◆ **Data provided**:
----------

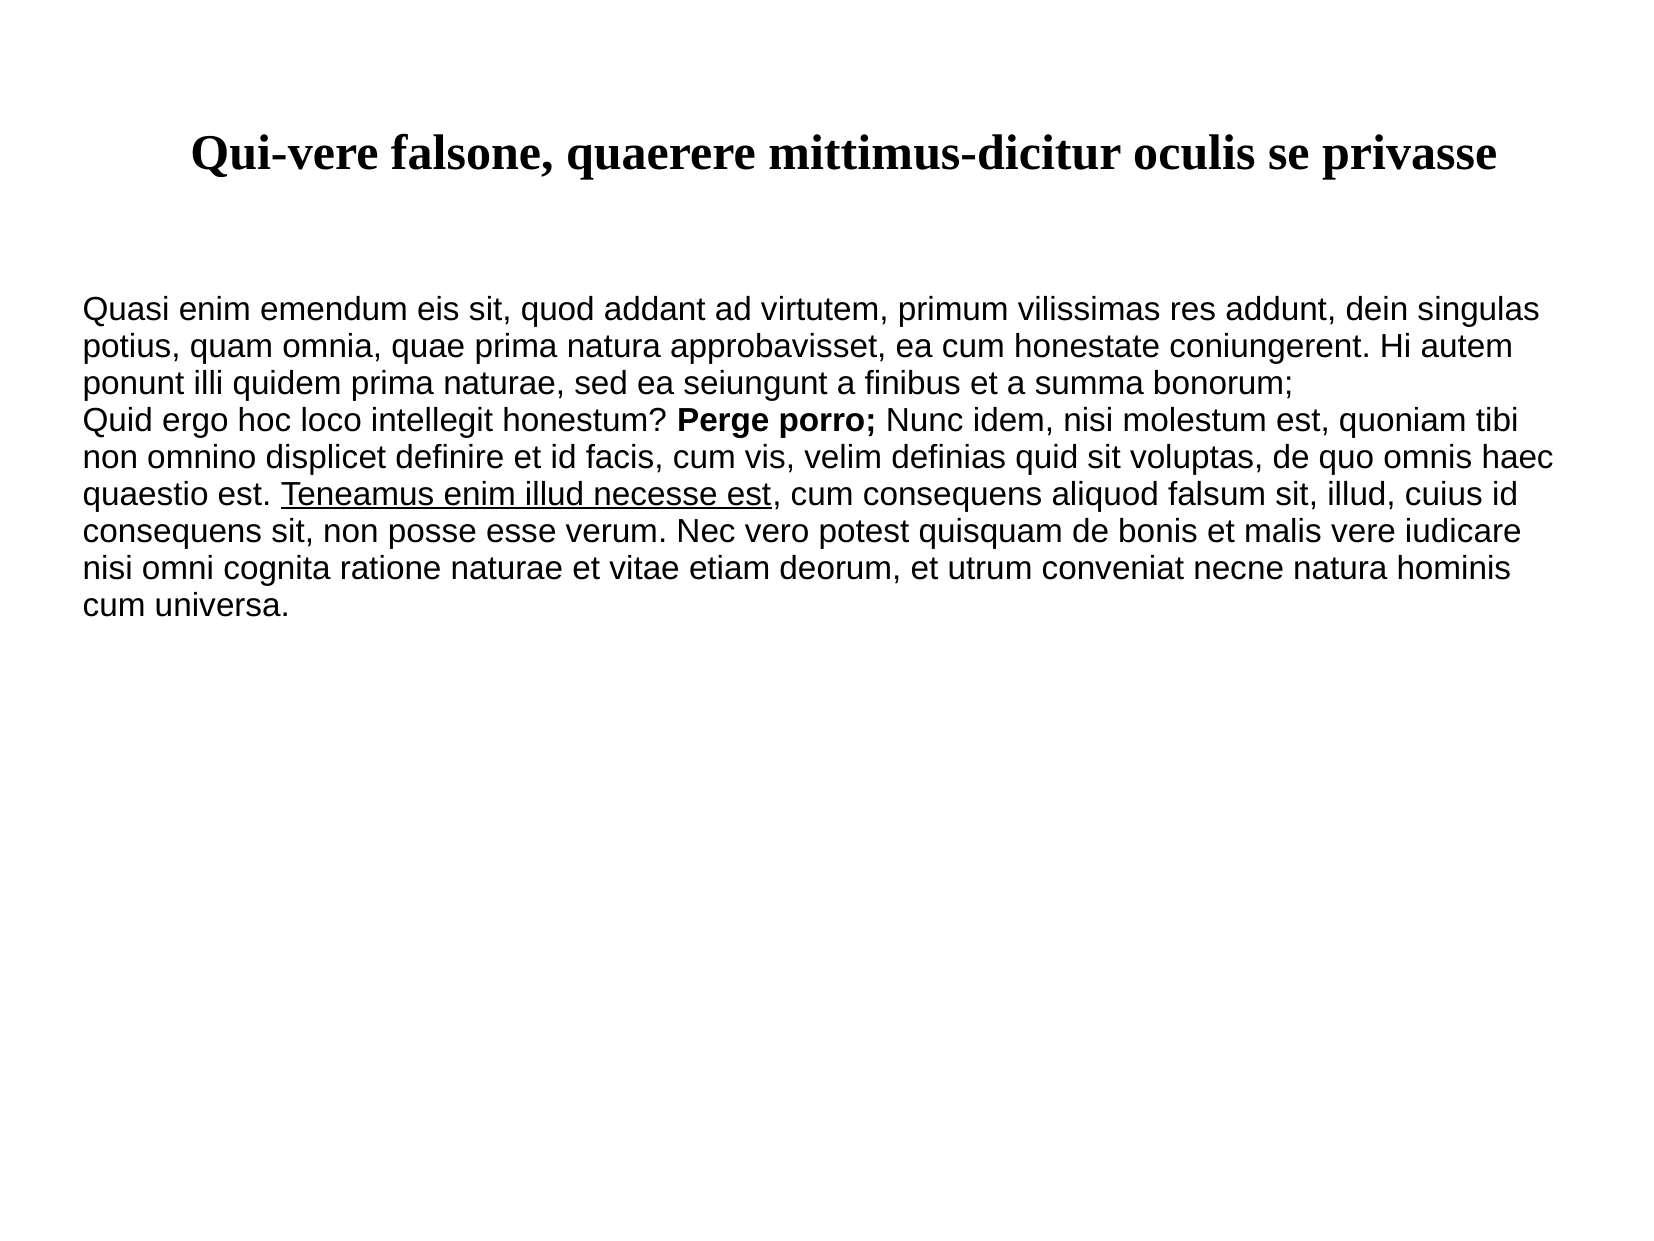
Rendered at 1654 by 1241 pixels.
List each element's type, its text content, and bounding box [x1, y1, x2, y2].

----------

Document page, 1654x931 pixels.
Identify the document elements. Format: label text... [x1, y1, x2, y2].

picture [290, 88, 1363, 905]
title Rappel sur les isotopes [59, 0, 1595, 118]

----------

◆ **Written exercise**:
Starting with the line containing "Rendered at 1654 by 1241 pixels." and going on through the line containing "List each element's", rewrite those lines of the records with "bounding box" changed to "enclosing rectangle" and everything else left as it is. Give only those lines.

◆ **Correct response**:
Rendered at 1654 by 1241 pixels.
List each element's type, its text content, and enclosing rectangle [x1, y1, x2, y2].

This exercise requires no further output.